Lidia miró a su hija y no la reconoció. ¿Dónde estaba esa niña buena y cariñosa que había criado? ¿Cuándo se había vuelto tan cínica?

—¡Adrián, nos vamos! —gritó Alicia hacia el parque.

El niño se acercó arrastrando los pies.

—Abu, ¿vuelvo mañana? —preguntó.

—Claro, cariño.

Alicia le cogió de la mano y se dirigió hacia la salida. En la puerta, se volvió.

—Mamá, no le llenes la cabeza con tonterías sobre la bondad y la justicia. La vida es cruel.

Después de que se marcharon, Lidia se quedó sentada en el banco, preguntándose en qué había fallado al educar a su hija. Alicia había sido una niña normal, ni mejor ni peor que las demás. Estudios regular, pero se esforzaba. Ayudaba en casa, no respondía mal. ¿Qué había pasado después?

Al día siguiente, Adrián llegó a casa de su abuela de mal humor.

—¿Qué ha pasado? —preguntó Lidia al ver un rasguño en su cara.

—Me ha arañado Javi —refunfuñó el niño.

—¿Y por qué lo hizo?

—Por nada. Porque sí.

Lidia no se lo creyó. Javi era un niño tranquilo del vecindario. Conocía a sus padres.

—Adrián, dime la verdad. ¿Qué le hiciste a Javi?

—Nada importante —el niño evitaba mirarla—. Solo le quité un caramelo.

—¿Se lo quitaste o se lo arrebataste?

—Bueno… se lo quité. ¡Pero no le pegué!

—¿Y él no quería compartir?

—No. Es un egoísta.

Lidia suspiró.

—Adrián, no se quita lo ajeno. Si quieres un caramelo, lo pides o te compras el tuyo.

—¿Para qué? Él es más débil que yo, así que yo tengo razón. Mamá dice que el fuerte siempre tiene la razón.

—Tu madre se equivoca.

Adrián la miró sorprendido.

—Mamá no puede equivocarse. Es mayor.

—Los mayores también se equivocan, Adrián. Y tu madre no es una excepción.

El niño guardó silencio, reflexionando.

—¿Y si mamá se equivoca, quién tiene razón?

—La tienen los que no hacen daño a los débiles, los que ayudan a los demás, los que dicen la verdad.

—¿Entonces tú tienes razón y mamá no?

Lidia se sintió perdida. No quería poner al niño en contra de su madre, pero tampoco podía seguir callada.

—Yo intento tener razón. Pero lo más importante es tu conciencia. Ella siempre te dirá qué está bien.

—¿Qué es la conciencia?

—Una voz dentro de ti que te dice qué está bien y qué está mal. Cuando le hiciste daño a Javi, ¿no te dijo nada?

Adrián frunció el ceño.

—Sí.

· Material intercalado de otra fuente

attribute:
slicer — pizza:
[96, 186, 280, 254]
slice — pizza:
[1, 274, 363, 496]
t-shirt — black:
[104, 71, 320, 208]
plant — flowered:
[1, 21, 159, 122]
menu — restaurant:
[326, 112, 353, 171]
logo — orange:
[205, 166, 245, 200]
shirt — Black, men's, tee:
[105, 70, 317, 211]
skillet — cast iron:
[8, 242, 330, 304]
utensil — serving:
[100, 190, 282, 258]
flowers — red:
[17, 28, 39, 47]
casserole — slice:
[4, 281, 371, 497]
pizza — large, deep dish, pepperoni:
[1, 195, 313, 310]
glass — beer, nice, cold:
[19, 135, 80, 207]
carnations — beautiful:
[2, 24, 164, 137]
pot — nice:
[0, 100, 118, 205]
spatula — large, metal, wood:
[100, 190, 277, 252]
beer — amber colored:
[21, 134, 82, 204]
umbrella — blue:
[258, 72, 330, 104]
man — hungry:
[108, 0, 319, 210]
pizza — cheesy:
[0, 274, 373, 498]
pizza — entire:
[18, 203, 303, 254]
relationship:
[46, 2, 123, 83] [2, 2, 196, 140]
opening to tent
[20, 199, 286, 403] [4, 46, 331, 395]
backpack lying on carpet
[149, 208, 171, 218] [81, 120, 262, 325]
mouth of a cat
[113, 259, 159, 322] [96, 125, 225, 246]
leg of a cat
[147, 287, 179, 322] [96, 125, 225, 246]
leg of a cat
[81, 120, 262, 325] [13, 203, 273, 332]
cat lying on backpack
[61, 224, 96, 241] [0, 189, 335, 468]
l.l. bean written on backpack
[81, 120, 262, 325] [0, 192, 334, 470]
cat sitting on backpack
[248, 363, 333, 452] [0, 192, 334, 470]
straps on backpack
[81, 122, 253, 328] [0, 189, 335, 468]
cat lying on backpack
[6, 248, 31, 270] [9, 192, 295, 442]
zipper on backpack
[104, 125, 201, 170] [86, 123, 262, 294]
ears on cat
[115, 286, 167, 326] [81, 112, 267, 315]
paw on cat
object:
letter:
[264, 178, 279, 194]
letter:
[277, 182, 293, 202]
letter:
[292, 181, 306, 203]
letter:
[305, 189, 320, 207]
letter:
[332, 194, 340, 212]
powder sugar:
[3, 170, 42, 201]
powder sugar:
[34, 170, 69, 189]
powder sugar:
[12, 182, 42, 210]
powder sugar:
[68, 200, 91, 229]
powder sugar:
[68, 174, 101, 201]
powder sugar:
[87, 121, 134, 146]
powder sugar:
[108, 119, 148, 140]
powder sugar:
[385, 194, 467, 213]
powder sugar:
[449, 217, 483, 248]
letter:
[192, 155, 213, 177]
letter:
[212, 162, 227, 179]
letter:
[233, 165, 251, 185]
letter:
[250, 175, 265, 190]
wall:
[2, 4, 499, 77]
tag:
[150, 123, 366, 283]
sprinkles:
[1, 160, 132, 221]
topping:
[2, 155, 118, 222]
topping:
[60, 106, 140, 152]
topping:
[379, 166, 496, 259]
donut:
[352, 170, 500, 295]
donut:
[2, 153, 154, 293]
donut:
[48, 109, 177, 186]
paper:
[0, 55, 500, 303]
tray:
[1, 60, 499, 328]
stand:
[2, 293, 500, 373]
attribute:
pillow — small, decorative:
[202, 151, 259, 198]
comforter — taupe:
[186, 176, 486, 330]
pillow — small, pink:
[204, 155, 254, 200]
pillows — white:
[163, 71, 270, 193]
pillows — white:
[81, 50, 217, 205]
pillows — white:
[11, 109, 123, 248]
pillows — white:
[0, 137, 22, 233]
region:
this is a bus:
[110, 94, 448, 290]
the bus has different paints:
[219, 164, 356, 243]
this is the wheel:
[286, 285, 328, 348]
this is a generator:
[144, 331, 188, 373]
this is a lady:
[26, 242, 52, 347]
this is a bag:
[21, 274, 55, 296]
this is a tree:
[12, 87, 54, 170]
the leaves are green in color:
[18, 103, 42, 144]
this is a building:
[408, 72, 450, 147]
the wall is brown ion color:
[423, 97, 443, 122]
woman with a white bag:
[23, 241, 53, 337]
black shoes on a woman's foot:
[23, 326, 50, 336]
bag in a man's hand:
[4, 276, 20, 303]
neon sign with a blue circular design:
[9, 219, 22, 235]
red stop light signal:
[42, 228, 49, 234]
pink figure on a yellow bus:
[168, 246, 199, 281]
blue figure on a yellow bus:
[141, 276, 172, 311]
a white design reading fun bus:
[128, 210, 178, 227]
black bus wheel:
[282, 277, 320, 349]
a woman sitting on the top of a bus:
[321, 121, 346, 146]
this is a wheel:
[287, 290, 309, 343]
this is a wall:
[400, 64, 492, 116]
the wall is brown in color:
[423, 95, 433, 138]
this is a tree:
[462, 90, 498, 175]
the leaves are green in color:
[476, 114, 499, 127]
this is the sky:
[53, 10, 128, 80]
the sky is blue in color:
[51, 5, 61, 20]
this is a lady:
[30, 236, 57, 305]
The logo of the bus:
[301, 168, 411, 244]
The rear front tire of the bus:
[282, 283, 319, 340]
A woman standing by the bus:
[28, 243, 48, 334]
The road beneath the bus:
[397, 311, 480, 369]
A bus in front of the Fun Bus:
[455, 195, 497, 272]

Pero mamá dice que son tonterías.

—¿Y tú qué piensas?

—No lo sé —reconoció con sinceridad.

Lidia decidió contarle un cuento sobre un gigante bueno que protegía a los débiles en lugar de hacerles daño. Adrián escuchó con atención, haciendo preguntas. Se veía que el tema le interesaba.

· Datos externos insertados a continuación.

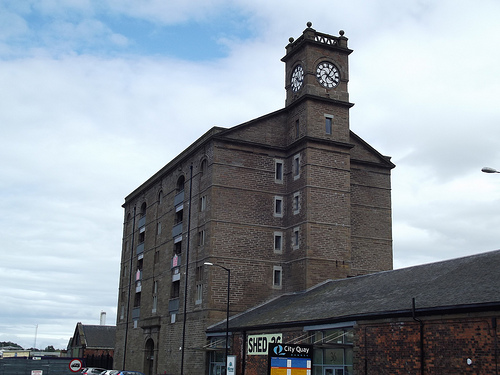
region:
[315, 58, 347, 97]
white clock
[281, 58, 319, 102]
white clock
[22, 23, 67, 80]
white clouds in blue sky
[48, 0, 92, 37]
white clouds in blue sky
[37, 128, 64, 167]
white clouds in blue sky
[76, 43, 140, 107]
white clouds in blue sky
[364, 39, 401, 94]
white clouds in blue sky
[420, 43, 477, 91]
white clouds in blue sky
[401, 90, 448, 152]
white clouds in blue sky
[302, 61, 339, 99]
white clock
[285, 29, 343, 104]
clocks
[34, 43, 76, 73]
white clouds in blue sky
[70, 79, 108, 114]
white clouds in blue sky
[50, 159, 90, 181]
white clouds in blue sky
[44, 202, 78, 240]
white clouds in blue sky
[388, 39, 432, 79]
white clouds in blue sky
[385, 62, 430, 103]
white clouds in blue sky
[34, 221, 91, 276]
white clouds in blue sky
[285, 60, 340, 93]
two clocks on the tower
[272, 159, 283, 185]
small opening on the building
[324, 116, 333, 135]
a window on the tower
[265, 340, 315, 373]
a business sign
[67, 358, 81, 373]
a red and white street sign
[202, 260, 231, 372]
a street light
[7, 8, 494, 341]
the skies are overscast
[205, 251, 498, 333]
a gray roof top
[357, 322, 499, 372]
a brick building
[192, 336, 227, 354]
an overhang above the door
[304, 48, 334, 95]
clock in clock tower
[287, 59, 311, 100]
clock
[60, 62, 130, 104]
white clouds in blue sky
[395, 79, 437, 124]
white clouds in blue sky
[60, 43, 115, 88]
white clouds in blue sky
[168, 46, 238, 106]
white clouds in blue sky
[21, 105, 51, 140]
white clouds in blue sky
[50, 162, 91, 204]
white clouds in blue sky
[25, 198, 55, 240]
white clouds in blue sky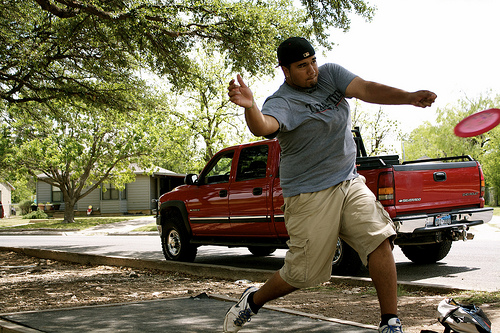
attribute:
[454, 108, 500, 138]
frisbee — red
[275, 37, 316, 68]
cap — black, dark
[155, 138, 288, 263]
truck — red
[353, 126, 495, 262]
truck — red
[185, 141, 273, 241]
door — double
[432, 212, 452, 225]
plate — license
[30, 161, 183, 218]
house — grey, white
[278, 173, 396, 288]
shorts — beige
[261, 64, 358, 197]
shirt — grey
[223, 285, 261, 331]
sneaker — white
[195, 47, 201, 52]
leaf — green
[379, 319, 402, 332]
shoe — black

Después del cuento, salieron al parque. Entre los niños que jugaban estaba Javi, que al ver a Adrián intentó esconderse tras su madre.

—Adrián —susurró Lidia—, ¿por qué no le pides perdón a Javi?

El niño la miró, luego a su amigo.

—¿Para qué?

—Porque le hiciste daño.

—Pero él es más débil que yo.

—Por eso mismo debes disculparte.

Adrián lo pensó un rato, y al final se acercó a Javi.

—Perdona por quitarte el caramelo —murmuró.

Javi lo miró sorprendido.

—No pasa nada.

—¿Quieres jugar juntos?

—Sí.

Los niños corrieron hacia el arenero. Lidia sintió que el corazón se le aligeraba.

Esa noche, Alicia llegó aún más enfadada.